Required work ::
What you give back should match the records word for word.

Collected data entries
--*--

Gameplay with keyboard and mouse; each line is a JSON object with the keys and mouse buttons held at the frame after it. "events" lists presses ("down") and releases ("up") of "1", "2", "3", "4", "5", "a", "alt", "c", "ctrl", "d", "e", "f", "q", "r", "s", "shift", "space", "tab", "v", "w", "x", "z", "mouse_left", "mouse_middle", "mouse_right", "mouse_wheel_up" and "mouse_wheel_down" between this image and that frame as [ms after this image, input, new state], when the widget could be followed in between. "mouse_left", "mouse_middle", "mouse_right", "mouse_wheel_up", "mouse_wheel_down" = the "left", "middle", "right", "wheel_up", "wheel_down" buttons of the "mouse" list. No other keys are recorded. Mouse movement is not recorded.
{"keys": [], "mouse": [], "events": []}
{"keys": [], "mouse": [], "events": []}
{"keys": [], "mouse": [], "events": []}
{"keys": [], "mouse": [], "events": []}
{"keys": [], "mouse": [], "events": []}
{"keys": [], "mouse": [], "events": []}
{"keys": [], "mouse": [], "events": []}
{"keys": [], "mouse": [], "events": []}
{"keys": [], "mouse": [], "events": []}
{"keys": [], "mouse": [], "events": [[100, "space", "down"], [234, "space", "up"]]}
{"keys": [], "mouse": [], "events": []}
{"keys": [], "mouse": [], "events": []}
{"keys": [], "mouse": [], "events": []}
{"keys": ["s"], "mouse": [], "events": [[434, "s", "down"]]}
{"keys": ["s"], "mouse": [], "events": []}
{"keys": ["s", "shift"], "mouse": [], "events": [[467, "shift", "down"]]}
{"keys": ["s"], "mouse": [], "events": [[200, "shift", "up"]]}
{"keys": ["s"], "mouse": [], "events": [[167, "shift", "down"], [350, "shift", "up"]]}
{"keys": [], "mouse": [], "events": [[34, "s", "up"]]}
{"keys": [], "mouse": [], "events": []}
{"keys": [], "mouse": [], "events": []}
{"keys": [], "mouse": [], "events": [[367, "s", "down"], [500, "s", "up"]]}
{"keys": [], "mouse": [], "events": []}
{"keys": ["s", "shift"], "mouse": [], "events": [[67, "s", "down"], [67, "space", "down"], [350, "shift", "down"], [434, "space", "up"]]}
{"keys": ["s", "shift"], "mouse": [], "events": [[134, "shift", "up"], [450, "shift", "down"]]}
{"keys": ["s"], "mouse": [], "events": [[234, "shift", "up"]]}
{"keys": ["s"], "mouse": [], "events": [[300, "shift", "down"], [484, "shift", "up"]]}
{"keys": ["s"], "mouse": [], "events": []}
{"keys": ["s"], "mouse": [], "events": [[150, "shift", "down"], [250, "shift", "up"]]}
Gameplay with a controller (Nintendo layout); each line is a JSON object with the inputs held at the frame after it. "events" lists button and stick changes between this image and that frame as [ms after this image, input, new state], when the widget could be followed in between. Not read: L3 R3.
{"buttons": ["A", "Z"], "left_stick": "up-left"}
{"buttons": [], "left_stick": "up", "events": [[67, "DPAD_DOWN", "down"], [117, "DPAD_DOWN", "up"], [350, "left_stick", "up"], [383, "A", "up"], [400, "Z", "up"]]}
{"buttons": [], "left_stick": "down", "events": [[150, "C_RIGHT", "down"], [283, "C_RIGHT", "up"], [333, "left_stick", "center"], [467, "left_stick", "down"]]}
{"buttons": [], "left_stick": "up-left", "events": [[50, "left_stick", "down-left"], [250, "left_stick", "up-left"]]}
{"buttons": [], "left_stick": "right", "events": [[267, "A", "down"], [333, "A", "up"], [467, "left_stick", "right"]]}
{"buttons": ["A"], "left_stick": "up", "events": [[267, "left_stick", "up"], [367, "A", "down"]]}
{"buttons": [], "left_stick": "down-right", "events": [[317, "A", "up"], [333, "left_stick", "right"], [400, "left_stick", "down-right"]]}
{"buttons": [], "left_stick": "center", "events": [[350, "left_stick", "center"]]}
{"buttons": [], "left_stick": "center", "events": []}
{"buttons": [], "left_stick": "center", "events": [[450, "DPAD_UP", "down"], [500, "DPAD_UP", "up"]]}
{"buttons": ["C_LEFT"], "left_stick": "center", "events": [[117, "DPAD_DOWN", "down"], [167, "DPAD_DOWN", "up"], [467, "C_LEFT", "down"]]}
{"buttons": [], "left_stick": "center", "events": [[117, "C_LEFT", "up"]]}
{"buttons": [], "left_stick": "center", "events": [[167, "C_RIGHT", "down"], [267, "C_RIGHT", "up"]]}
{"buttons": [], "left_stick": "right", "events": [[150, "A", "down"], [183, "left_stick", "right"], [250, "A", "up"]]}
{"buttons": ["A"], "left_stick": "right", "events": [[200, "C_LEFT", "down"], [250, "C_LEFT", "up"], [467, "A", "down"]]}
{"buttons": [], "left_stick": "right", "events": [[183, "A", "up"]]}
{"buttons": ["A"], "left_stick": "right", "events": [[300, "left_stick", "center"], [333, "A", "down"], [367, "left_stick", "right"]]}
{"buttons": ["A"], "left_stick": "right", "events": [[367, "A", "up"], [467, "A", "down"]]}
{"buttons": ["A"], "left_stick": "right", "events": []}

--*--

Solution to the exercise ::
Gameplay with keyboard and mouse; each line is a JSON object with the keys and mouse buttons held at the frame after it. "events" lists presses ("down") and releases ("up") of "1", "2", "3", "4", "5", "a", "alt", "c", "ctrl", "d", "e", "f", "q", "r", "s", "shift", "space", "tab", "v", "w", "x", "z", "mouse_left", "mouse_middle", "mouse_right", "mouse_wheel_up" and "mouse_wheel_down" between this image and that frame as [ms after this image, input, new state], when the widget could be followed in between. "mouse_left", "mouse_middle", "mouse_right", "mouse_wheel_up", "mouse_wheel_down" = the "left", "middle", "right", "wheel_up", "wheel_down" buttons of the "mouse" list. No other keys are recorded. Mouse movement is not recorded.
{"keys": [], "mouse": [], "events": []}
{"keys": [], "mouse": [], "events": []}
{"keys": [], "mouse": [], "events": []}
{"keys": [], "mouse": [], "events": []}
{"keys": [], "mouse": [], "events": []}
{"keys": [], "mouse": [], "events": []}
{"keys": [], "mouse": [], "events": []}
{"keys": [], "mouse": [], "events": []}
{"keys": [], "mouse": [], "events": []}
{"keys": [], "mouse": [], "events": [[100, "space", "down"], [234, "space", "up"]]}
{"keys": [], "mouse": [], "events": []}
{"keys": [], "mouse": [], "events": []}
{"keys": [], "mouse": [], "events": []}
{"keys": ["s"], "mouse": [], "events": [[434, "s", "down"]]}
{"keys": ["s"], "mouse": [], "events": []}
{"keys": ["s", "shift"], "mouse": [], "events": [[467, "shift", "down"]]}
{"keys": ["s"], "mouse": [], "events": [[200, "shift", "up"]]}
{"keys": ["s"], "mouse": [], "events": [[167, "shift", "down"], [350, "shift", "up"]]}
{"keys": [], "mouse": [], "events": [[34, "s", "up"]]}
{"keys": [], "mouse": [], "events": []}
{"keys": [], "mouse": [], "events": []}
{"keys": [], "mouse": [], "events": [[367, "s", "down"], [500, "s", "up"]]}
{"keys": [], "mouse": [], "events": []}
{"keys": ["s", "shift"], "mouse": [], "events": [[67, "s", "down"], [67, "space", "down"], [350, "shift", "down"], [434, "space", "up"]]}
{"keys": ["s", "shift"], "mouse": [], "events": [[134, "shift", "up"], [450, "shift", "down"]]}
{"keys": ["s"], "mouse": [], "events": [[234, "shift", "up"]]}
{"keys": ["s"], "mouse": [], "events": [[300, "shift", "down"], [484, "shift", "up"]]}
{"keys": ["s"], "mouse": [], "events": []}
{"keys": ["s"], "mouse": [], "events": [[150, "shift", "down"], [250, "shift", "up"]]}
Gameplay with a controller (Nintendo layout); each line is a JSON object with the inputs held at the frame after it. "events" lists button and stick changes between this image and that frame as [ms after this image, input, new state], when the widget could be followed in between. Not read: L3 R3.
{"buttons": ["A", "Z"], "left_stick": "up-left"}
{"buttons": [], "left_stick": "up", "events": [[67, "DPAD_DOWN", "down"], [117, "DPAD_DOWN", "up"], [350, "left_stick", "up"], [383, "A", "up"], [400, "Z", "up"]]}
{"buttons": [], "left_stick": "down", "events": [[150, "C_RIGHT", "down"], [283, "C_RIGHT", "up"], [333, "left_stick", "center"], [467, "left_stick", "down"]]}
{"buttons": [], "left_stick": "up-left", "events": [[50, "left_stick", "down-left"], [250, "left_stick", "up-left"]]}
{"buttons": [], "left_stick": "right", "events": [[267, "A", "down"], [333, "A", "up"], [467, "left_stick", "right"]]}
{"buttons": ["A"], "left_stick": "up", "events": [[267, "left_stick", "up"], [367, "A", "down"]]}
{"buttons": [], "left_stick": "down-right", "events": [[317, "A", "up"], [333, "left_stick", "right"], [400, "left_stick", "down-right"]]}
{"buttons": [], "left_stick": "center", "events": [[350, "left_stick", "center"]]}
{"buttons": [], "left_stick": "center", "events": []}
{"buttons": [], "left_stick": "center", "events": [[450, "DPAD_UP", "down"], [500, "DPAD_UP", "up"]]}
{"buttons": ["C_LEFT"], "left_stick": "center", "events": [[117, "DPAD_DOWN", "down"], [167, "DPAD_DOWN", "up"], [467, "C_LEFT", "down"]]}
{"buttons": [], "left_stick": "center", "events": [[117, "C_LEFT", "up"]]}
{"buttons": [], "left_stick": "center", "events": [[167, "C_RIGHT", "down"], [267, "C_RIGHT", "up"]]}
{"buttons": [], "left_stick": "right", "events": [[150, "A", "down"], [183, "left_stick", "right"], [250, "A", "up"]]}
{"buttons": ["A"], "left_stick": "right", "events": [[200, "C_LEFT", "down"], [250, "C_LEFT", "up"], [467, "A", "down"]]}
{"buttons": [], "left_stick": "right", "events": [[183, "A", "up"]]}
{"buttons": ["A"], "left_stick": "right", "events": [[300, "left_stick", "center"], [333, "A", "down"], [367, "left_stick", "right"]]}
{"buttons": ["A"], "left_stick": "right", "events": [[367, "A", "up"], [467, "A", "down"]]}
{"buttons": ["A"], "left_stick": "right", "events": []}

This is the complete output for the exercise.